[THE TASK]:
Each line containing the string "Example" should be copied out of the entries.

::: RECORDS SUPPLIED

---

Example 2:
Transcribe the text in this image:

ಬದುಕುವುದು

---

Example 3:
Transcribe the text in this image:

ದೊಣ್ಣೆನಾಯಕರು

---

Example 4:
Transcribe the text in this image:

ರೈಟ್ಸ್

::::::
::: RECORDS SUPPLIED

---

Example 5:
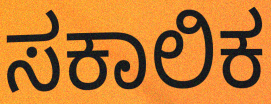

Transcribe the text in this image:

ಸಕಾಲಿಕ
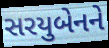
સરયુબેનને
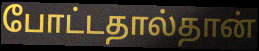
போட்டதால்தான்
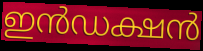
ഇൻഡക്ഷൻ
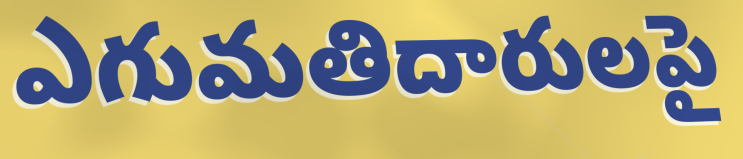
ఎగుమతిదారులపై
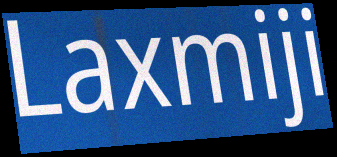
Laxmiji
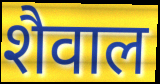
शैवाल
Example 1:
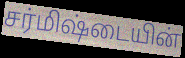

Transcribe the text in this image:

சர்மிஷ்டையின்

::::::

[OUTPUT OF THE EXERCISE]:
Example 2:
Example 3:
Example 4:
Example 5:
Example 1:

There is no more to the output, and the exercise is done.